Mediaharapan.com, Jakarta – Asosiasi Badan Penyelengara Perguruan Tinggi Swasta Indonesia (BPTSI), melaksanakan Seminar Nasional Strategi Perencanaan Pajak PTS Menyongsong Era Baru Perpajakan Melalui Undang-Undang No 11 Tahun 2016. Mengingat pemerintah menerapkan program pengampunan pajak atau amnesti pajak yang bertujuan merepatriasi dana dari luar negeri, memperluas basis pajak, memperbaiki administrasi pajak dan meningkatkan penerimaan negara.

Kumpulan Data
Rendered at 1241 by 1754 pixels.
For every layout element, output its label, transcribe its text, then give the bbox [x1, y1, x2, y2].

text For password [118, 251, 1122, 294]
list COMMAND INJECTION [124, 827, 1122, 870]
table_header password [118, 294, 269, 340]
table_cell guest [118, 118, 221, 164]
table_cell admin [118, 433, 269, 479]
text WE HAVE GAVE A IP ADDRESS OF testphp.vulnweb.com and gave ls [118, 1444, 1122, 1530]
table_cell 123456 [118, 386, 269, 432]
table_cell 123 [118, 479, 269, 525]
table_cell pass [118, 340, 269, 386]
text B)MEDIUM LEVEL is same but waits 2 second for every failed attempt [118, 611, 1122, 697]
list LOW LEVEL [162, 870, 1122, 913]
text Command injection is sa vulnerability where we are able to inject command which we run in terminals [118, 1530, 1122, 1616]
---
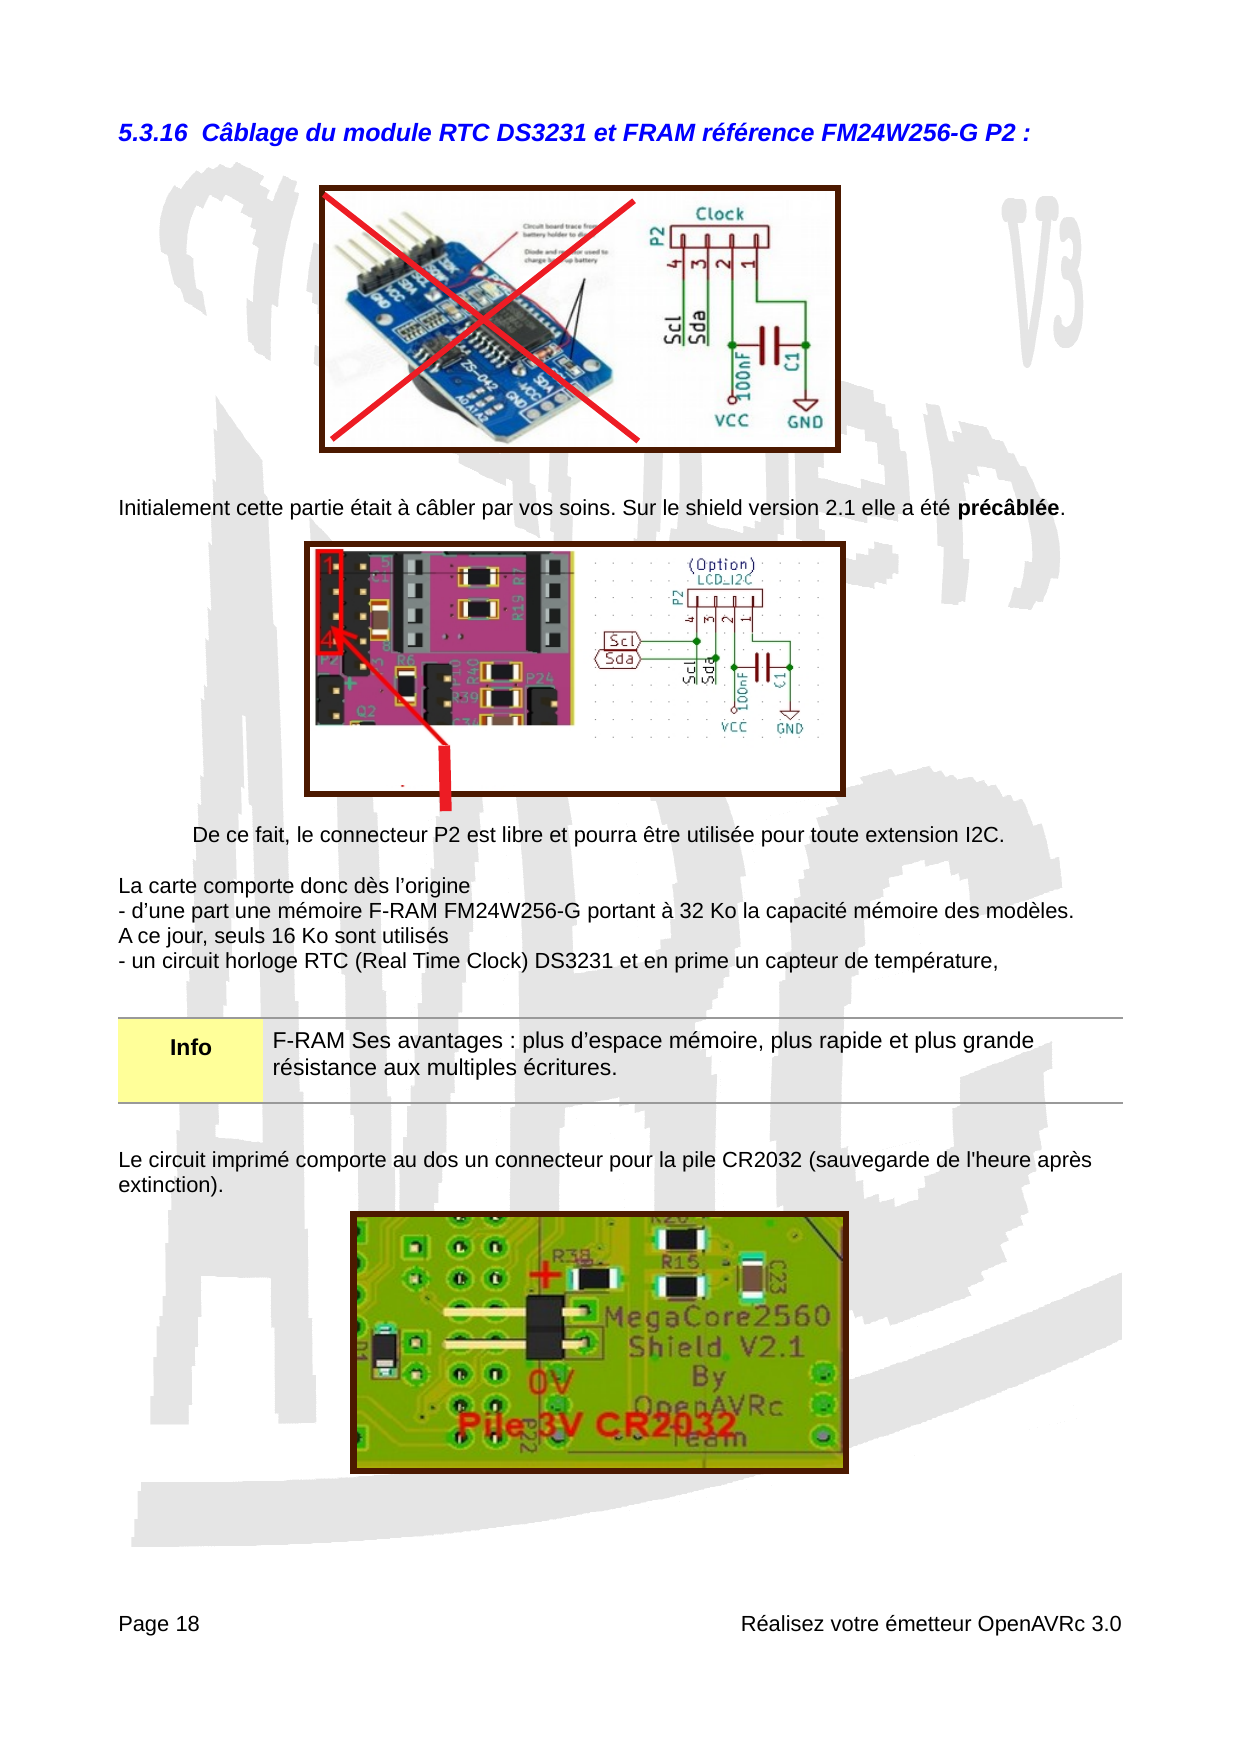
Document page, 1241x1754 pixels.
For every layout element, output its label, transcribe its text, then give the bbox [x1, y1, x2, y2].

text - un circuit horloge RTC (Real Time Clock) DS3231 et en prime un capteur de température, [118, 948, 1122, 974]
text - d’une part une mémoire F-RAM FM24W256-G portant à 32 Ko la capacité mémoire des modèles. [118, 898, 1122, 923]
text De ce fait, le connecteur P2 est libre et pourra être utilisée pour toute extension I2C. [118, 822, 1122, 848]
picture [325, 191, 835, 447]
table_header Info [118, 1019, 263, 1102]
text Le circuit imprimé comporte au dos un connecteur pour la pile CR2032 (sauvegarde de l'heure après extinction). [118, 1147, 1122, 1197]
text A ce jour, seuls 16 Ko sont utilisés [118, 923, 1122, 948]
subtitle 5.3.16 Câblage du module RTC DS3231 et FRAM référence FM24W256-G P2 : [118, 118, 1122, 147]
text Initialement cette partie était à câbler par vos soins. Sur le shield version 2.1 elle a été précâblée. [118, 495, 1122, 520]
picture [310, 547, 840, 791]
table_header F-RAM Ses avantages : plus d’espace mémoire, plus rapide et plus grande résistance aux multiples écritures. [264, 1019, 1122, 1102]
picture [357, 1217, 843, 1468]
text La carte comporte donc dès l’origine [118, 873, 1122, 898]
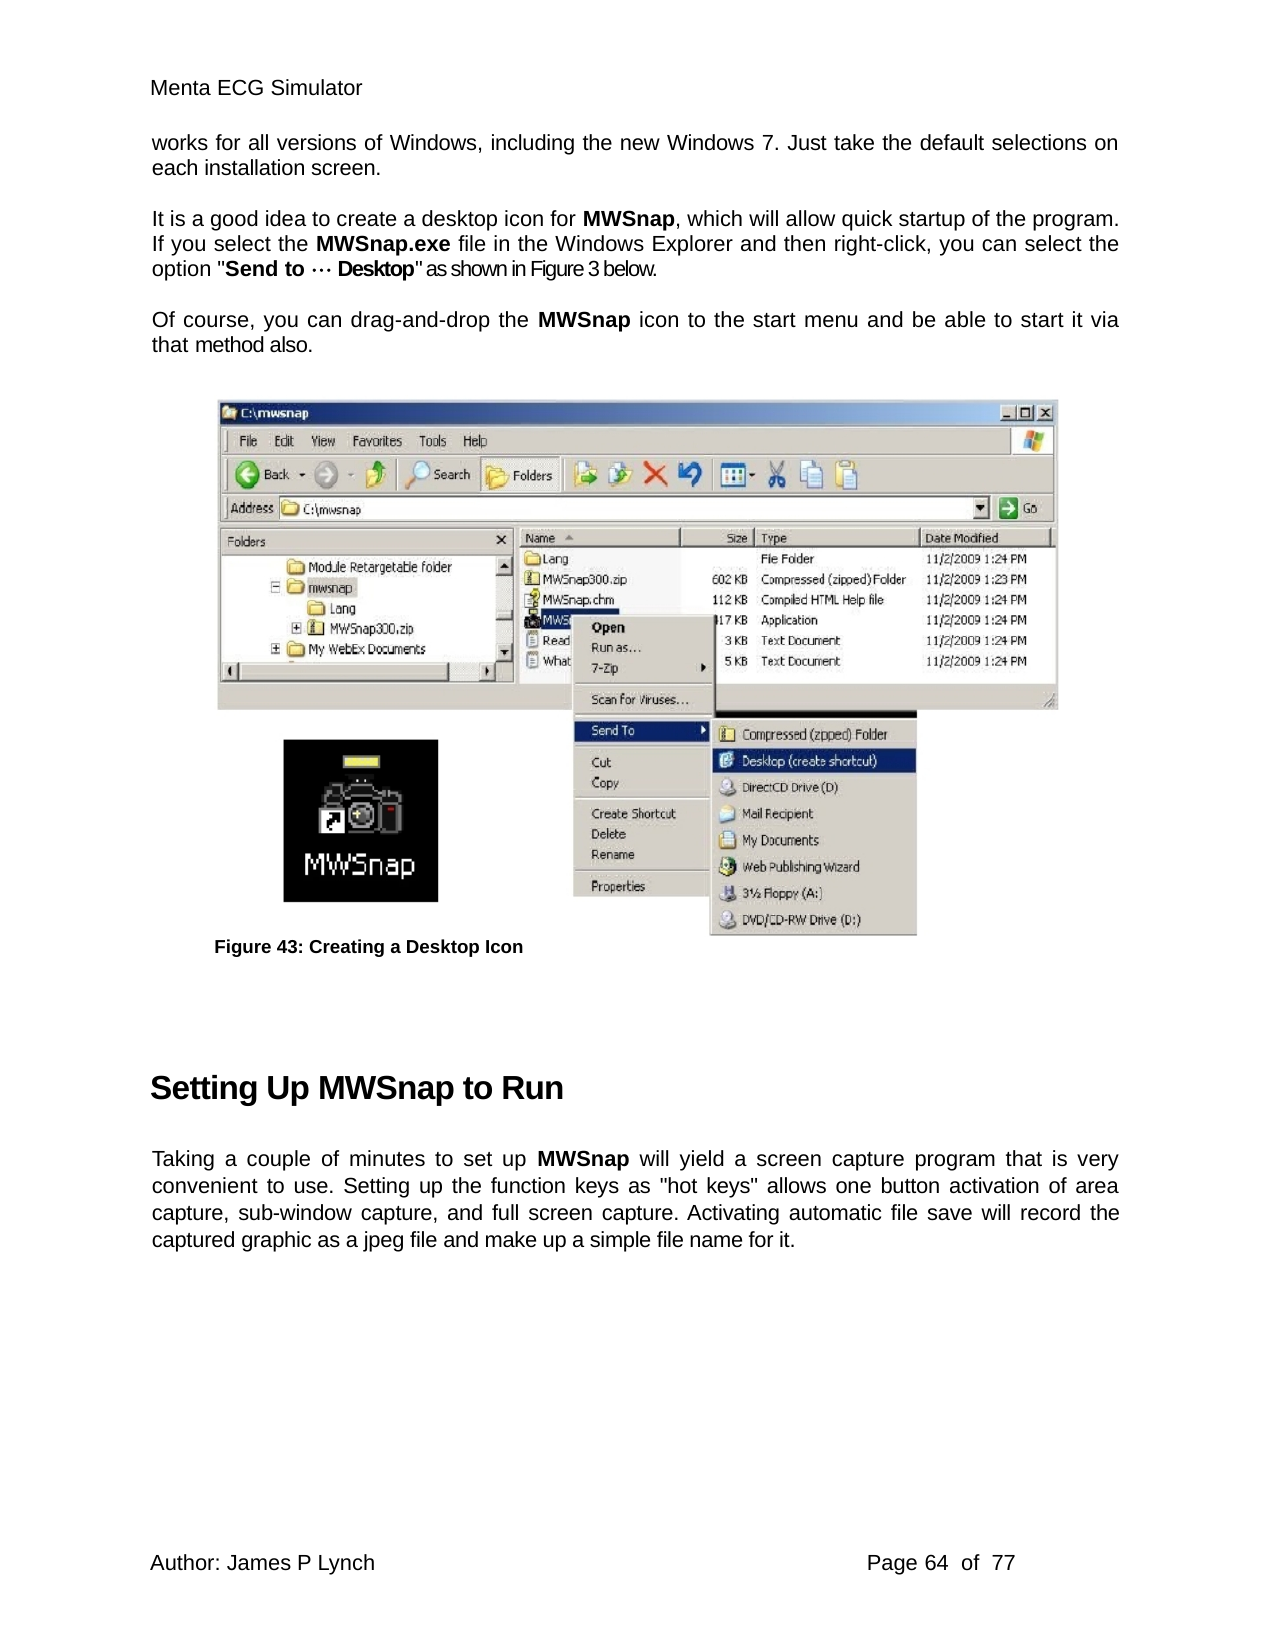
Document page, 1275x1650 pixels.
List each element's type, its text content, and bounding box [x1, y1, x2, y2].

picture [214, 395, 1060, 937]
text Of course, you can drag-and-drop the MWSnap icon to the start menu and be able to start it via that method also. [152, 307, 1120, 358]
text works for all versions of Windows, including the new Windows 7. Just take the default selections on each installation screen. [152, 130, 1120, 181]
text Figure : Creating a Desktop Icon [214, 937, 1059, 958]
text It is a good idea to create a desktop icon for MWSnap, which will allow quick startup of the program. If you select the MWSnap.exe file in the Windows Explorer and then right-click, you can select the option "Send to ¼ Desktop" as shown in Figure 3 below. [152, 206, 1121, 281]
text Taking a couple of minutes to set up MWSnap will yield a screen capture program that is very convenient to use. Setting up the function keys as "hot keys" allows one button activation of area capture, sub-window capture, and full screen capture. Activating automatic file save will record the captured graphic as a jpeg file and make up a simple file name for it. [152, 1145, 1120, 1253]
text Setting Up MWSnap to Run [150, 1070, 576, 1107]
* * *
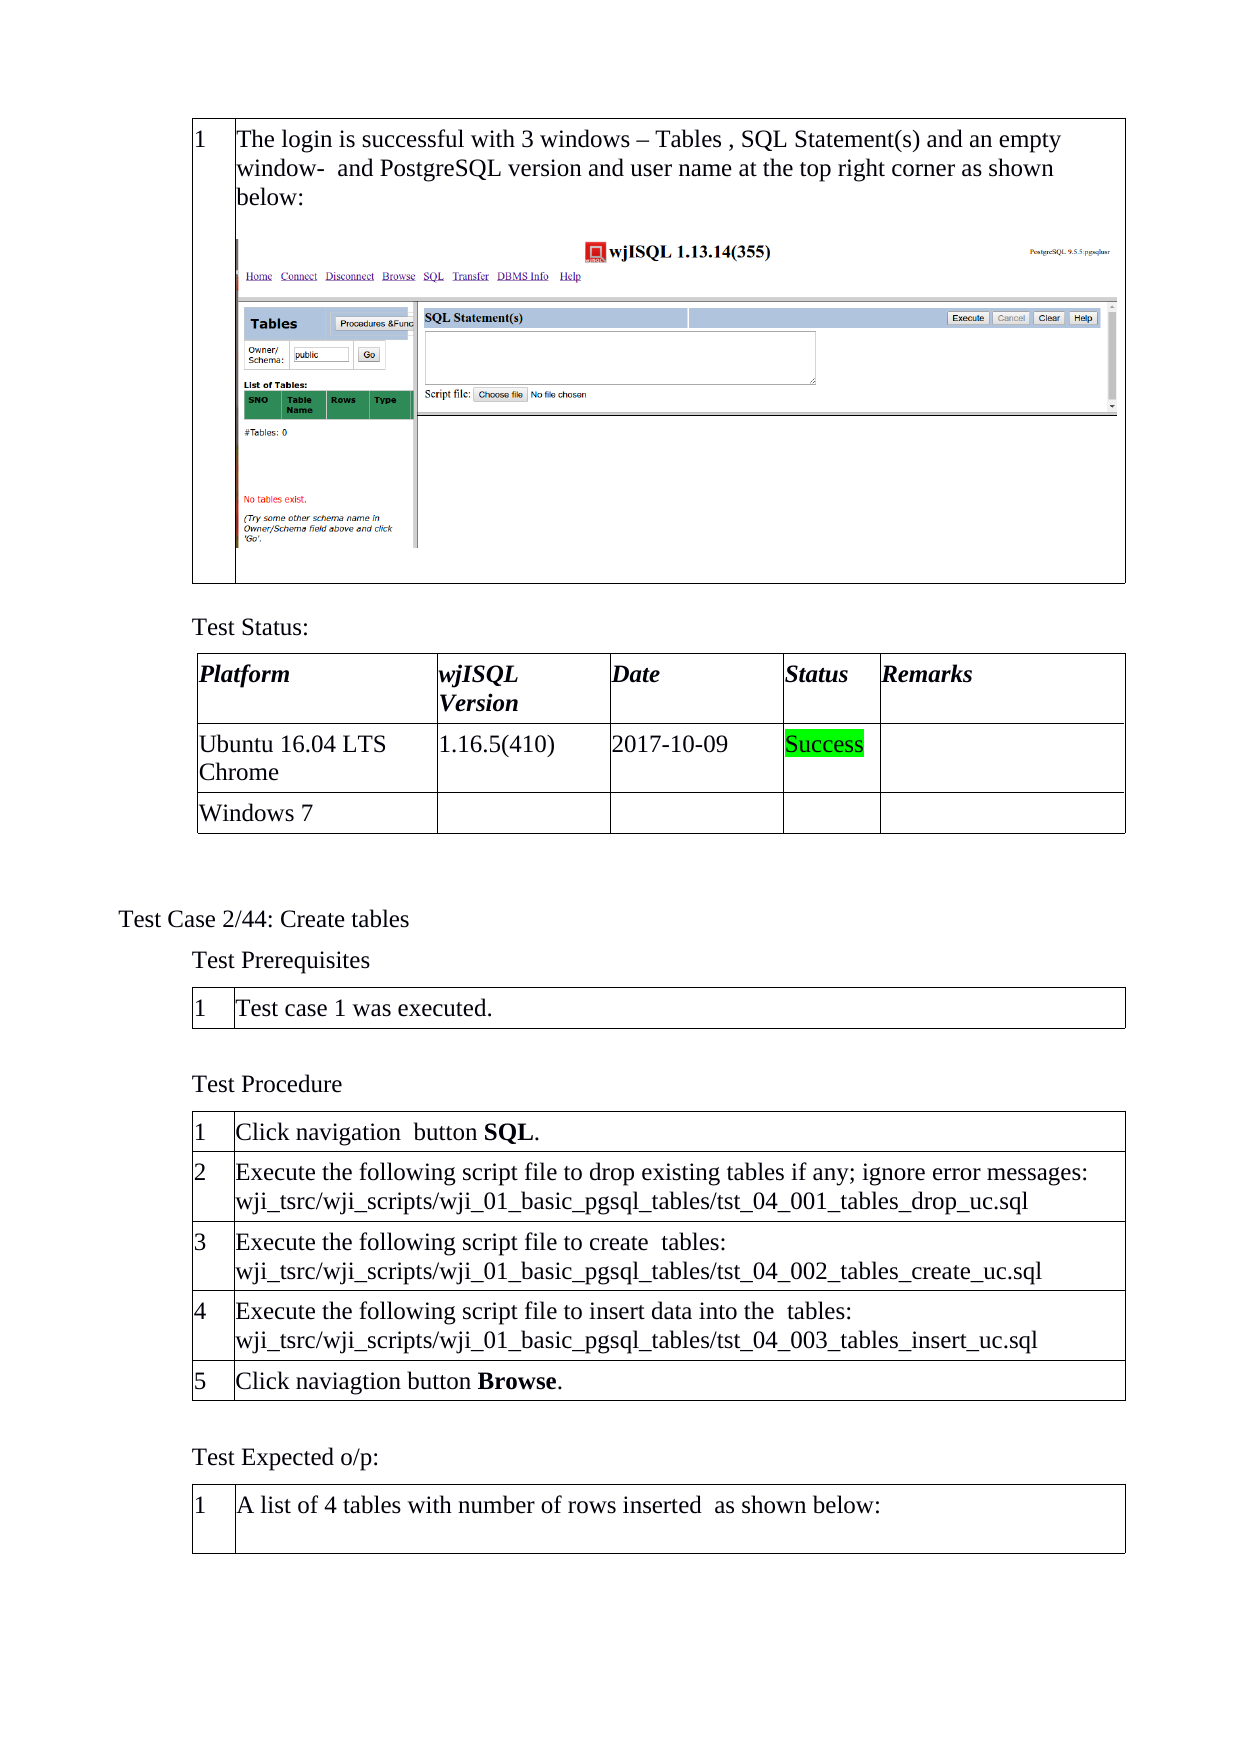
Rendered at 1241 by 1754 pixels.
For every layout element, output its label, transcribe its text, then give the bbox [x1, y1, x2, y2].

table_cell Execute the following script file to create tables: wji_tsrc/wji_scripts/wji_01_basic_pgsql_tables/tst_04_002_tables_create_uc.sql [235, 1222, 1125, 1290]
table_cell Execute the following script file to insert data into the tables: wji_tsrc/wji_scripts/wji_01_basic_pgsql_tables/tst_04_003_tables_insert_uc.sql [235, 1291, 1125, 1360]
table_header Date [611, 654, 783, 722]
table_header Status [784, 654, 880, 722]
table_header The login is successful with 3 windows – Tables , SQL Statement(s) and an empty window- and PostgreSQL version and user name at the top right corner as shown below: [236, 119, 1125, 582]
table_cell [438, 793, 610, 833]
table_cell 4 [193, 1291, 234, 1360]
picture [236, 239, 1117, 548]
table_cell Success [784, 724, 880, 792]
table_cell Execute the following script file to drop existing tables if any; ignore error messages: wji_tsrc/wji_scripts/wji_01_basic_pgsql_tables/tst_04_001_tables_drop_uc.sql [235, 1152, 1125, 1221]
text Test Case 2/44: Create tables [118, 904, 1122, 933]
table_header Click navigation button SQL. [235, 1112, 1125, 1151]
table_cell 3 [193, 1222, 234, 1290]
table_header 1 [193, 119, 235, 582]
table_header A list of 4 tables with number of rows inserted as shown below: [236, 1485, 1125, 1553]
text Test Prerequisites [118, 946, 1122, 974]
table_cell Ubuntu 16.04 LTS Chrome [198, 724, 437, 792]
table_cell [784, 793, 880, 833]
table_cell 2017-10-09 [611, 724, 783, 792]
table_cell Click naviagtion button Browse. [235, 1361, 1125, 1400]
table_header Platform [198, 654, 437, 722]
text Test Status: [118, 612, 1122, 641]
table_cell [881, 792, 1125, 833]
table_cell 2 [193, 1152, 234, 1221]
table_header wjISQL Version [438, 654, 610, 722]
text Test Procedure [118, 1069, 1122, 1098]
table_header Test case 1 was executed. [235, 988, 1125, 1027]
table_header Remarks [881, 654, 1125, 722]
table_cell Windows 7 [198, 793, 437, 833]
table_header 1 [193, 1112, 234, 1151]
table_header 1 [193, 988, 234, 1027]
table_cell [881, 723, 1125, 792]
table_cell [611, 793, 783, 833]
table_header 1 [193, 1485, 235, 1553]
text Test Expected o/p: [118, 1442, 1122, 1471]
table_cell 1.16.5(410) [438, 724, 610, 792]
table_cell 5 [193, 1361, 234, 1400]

Langkah Kerja
A. Sebutkan seluruh tujuan program amnesti pajak yang tercantum dalam berita seminar pajak BPTSI.
B. Lanjutkan berita seminar pajak BPTSI, dimulai tepat setelah kalimat terakhirnya.
Data tersebut sama sekali tidak berhubungan dengan teks sumber.

Kumpulan Jawaban
A.
- Merepatriasi dana dari luar negeri
- Memperluas basis pajak
- Memperbaiki administrasi pajak
- Meningkatkan penerimaan negara

B.
Program tersebut berpotensi menjadi jembatan menuju sistem perpajakan baru yang didasarkan pada prinsip transparansi, akuntabilitas dan keadilan. Sebagai tindak lanjut pemerintah pun menerbitkan PMK No 118/PMK.03/2016 tentang Pelaksanaan UU No 11/2016 dan berbagai aturan turunan lainnya. Tindak lanjut terakhir yakni Surat Edaran Dirjen Pajak Nomor SE-20/PJ/2017 tentang Pengawasan Wajib Pajak Pasca Periode Pengampunan Pajak bagi Wajib Pajak Ikut TA dan bagi Wajib Pajak tidak ikut TA.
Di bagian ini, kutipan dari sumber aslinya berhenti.